*** Opening of GIVEN RECORDS ***
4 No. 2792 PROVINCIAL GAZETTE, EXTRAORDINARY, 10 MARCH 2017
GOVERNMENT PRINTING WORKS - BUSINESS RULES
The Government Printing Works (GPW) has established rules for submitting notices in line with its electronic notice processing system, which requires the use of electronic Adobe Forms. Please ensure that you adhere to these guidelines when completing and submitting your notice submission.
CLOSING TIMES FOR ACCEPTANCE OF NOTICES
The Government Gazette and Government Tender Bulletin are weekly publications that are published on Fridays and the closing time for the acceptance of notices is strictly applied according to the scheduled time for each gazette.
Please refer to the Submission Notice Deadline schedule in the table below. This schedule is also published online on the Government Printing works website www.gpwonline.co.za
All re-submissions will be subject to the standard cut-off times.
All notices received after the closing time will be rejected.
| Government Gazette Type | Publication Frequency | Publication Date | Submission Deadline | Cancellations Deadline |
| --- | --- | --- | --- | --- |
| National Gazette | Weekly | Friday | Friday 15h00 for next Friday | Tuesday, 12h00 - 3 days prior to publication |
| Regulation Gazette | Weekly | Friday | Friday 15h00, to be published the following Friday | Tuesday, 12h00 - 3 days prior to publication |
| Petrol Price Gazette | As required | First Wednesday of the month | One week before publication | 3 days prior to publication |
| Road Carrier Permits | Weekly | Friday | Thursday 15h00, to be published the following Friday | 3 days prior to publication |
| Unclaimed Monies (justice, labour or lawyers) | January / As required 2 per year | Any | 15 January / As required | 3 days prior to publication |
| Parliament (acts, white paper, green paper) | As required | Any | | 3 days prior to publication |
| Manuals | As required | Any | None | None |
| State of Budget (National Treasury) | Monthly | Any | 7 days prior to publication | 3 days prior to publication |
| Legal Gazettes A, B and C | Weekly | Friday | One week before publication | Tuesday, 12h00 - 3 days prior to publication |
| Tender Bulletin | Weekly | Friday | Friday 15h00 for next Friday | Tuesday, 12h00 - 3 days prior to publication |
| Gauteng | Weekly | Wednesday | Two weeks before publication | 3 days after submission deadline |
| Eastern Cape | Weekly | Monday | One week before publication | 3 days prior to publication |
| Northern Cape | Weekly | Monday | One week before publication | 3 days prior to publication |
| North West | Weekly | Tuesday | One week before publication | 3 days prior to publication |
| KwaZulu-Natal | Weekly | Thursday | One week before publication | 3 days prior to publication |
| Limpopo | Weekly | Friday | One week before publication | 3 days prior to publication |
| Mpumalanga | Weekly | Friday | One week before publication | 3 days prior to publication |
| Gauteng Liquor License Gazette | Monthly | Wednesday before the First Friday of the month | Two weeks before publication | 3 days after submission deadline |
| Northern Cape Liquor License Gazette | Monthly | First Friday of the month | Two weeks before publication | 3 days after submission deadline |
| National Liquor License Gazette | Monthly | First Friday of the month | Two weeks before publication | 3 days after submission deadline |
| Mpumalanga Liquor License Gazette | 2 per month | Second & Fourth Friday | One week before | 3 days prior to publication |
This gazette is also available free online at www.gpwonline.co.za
*** Close of GIVEN RECORDS ***
→ **WHAT YOU HAVE TO DO**: The lines you need run from the one containing "Limpopo | Weekly" to the end of the listing. Output exactly those, both ends included.

→ **ANSWER TO THIS EXERCISE**:
| Limpopo | Weekly | Friday | One week before publication | 3 days prior to publication |
| Mpumalanga | Weekly | Friday | One week before publication | 3 days prior to publication |
| Gauteng Liquor License Gazette | Monthly | Wednesday before the First Friday of the month | Two weeks before publication | 3 days after submission deadline |
| Northern Cape Liquor License Gazette | Monthly | First Friday of the month | Two weeks before publication | 3 days after submission deadline |
| National Liquor License Gazette | Monthly | First Friday of the month | Two weeks before publication | 3 days after submission deadline |
| Mpumalanga Liquor License Gazette | 2 per month | Second & Fourth Friday | One week before | 3 days prior to publication |
This gazette is also available free online at www.gpwonline.co.za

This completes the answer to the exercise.